US 12,380,077 B2
System and method for automated discovery of fine-grain lineage of transactional data
Olusegun Oshin, Edison, NJ (US); Colin E Alexander, Palm Harbor, FL (US); Anshul Agarwal, Ridgewood, NJ (US); and Meisam Hosseini, New York, NY (US)
Assigned to JPMORGAN CHASE BANK, N.A., New York, NY (US)
Filed by JPMorgan Chase Bank, N.A., New York, NY (US)
Filed on May 15, 2023, as Appl. No. 18/197,379.
Prior Publication US 2024/0386005 A1, Nov. 21, 2024
Int. Cl. G06F 16/22 (2019.01); G06F 16/25 (2019.01)

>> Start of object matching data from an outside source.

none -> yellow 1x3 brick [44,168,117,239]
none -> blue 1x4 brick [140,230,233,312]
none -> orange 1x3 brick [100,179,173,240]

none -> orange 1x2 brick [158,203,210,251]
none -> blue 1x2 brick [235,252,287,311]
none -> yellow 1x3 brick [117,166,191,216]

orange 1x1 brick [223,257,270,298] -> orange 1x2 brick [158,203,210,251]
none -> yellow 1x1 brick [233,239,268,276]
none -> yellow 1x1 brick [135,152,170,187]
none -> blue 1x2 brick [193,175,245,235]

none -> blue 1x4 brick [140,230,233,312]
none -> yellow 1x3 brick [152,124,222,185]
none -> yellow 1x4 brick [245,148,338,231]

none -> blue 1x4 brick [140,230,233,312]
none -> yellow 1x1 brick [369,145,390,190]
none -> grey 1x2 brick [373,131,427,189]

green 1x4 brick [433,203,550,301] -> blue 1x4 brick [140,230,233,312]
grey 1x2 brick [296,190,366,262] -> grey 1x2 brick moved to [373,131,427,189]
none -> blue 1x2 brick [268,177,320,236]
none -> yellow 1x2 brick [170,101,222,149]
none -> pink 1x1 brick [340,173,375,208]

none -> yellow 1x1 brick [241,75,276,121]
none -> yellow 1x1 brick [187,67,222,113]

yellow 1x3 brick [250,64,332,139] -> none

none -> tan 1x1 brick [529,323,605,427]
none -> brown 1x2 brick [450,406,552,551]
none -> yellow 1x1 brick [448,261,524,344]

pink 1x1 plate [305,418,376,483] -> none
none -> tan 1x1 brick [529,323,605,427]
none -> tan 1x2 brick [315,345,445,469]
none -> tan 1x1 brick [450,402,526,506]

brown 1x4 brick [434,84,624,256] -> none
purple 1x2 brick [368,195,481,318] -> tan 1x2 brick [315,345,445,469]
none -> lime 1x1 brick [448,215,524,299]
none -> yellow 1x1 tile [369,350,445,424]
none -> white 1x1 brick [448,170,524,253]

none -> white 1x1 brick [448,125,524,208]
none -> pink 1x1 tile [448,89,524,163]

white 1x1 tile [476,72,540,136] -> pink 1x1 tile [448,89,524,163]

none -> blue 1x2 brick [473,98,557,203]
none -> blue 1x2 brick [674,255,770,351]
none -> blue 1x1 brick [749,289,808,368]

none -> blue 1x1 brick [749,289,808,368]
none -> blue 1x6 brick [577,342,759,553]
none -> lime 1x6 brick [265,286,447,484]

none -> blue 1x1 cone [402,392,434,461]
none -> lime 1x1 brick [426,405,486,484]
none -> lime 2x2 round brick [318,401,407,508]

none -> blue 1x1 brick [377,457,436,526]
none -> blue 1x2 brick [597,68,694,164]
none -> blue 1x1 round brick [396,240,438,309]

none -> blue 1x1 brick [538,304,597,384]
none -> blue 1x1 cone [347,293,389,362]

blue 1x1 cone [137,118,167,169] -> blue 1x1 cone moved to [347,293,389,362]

CPC G06F 16/221 (2019.01) [G06F 16/254 (2019.01)] 16 Claims
OG exemplary drawing
 
1. A method for performing automated data lineage discovery between a source record and a target record within a network, the method comprising:
identifying, by a processor, a plurality of source records and at least one target record, wherein each of the plurality of source records and the at least one target record includes a plurality of columns, wherein the at least one target record is formed from data from the plurality of source records, wherein data from each of the plurality of columns is associated with a common key, and wherein the common key is a transaction identifier;
identifying, by the processor and from the plurality of source records and the at least one target record, a plurality of pairs of a source column and a target column for each column included in the at least one target record;
identifying, by the processor, at least one common key pair for at least one pair of a source column and a target column among the plurality of pairs, wherein the identifying of the at least one common key pair includes:
performing the following operations for each pair of the plurality of pairs:
obtaining a uniqueness score in the target column of the particular pair, wherein the uniqueness score is determined by dividing a number of unique values in the target column by a number of all values in the target column;
obtaining an intersection score between the target column and the source column of the particular pair, wherein the intersection score is calculated by a length function that indicates a size or cardinality of a resulting intersection between a set of unique values of the target column and a set of unique values of the source column;
calculating, by the processor, a common key score for the particular pair using the uniqueness score and the intersection score, wherein the common key score is calculated by a product of the uniqueness score and the intersection score; and
selecting a pair among the plurality of pairs with highest common key score as the at least one pair;
performing, by the processor and based on the at least one common key pair identified, at least one preprocessing of data included in the at least one pair for augmentation;
performing, by the processor and by using the at least one common key pair, data lineage discovery for each of the at least one pair among the plurality of pairs for identifying one or more data lineages;
calculating, by the processor, a data lineage score for each of the one or more data lineages;
selecting, by the processor and among the one or more data lineages, a target data lineage for the at least one pair based on the calculated data lineage score, wherein values included in a source column and values included in a target column of the at least one pair consistently correspond to one another, and wherein the target data lineage between the source column and the target column of the at least one pair is determined without knowledge of manipulation performed on the values of the source column for obtaining the values of the target column for more efficient determination of the target data lineage; and
displaying, on a display and by the processor, the target data lineage for the at least one pair.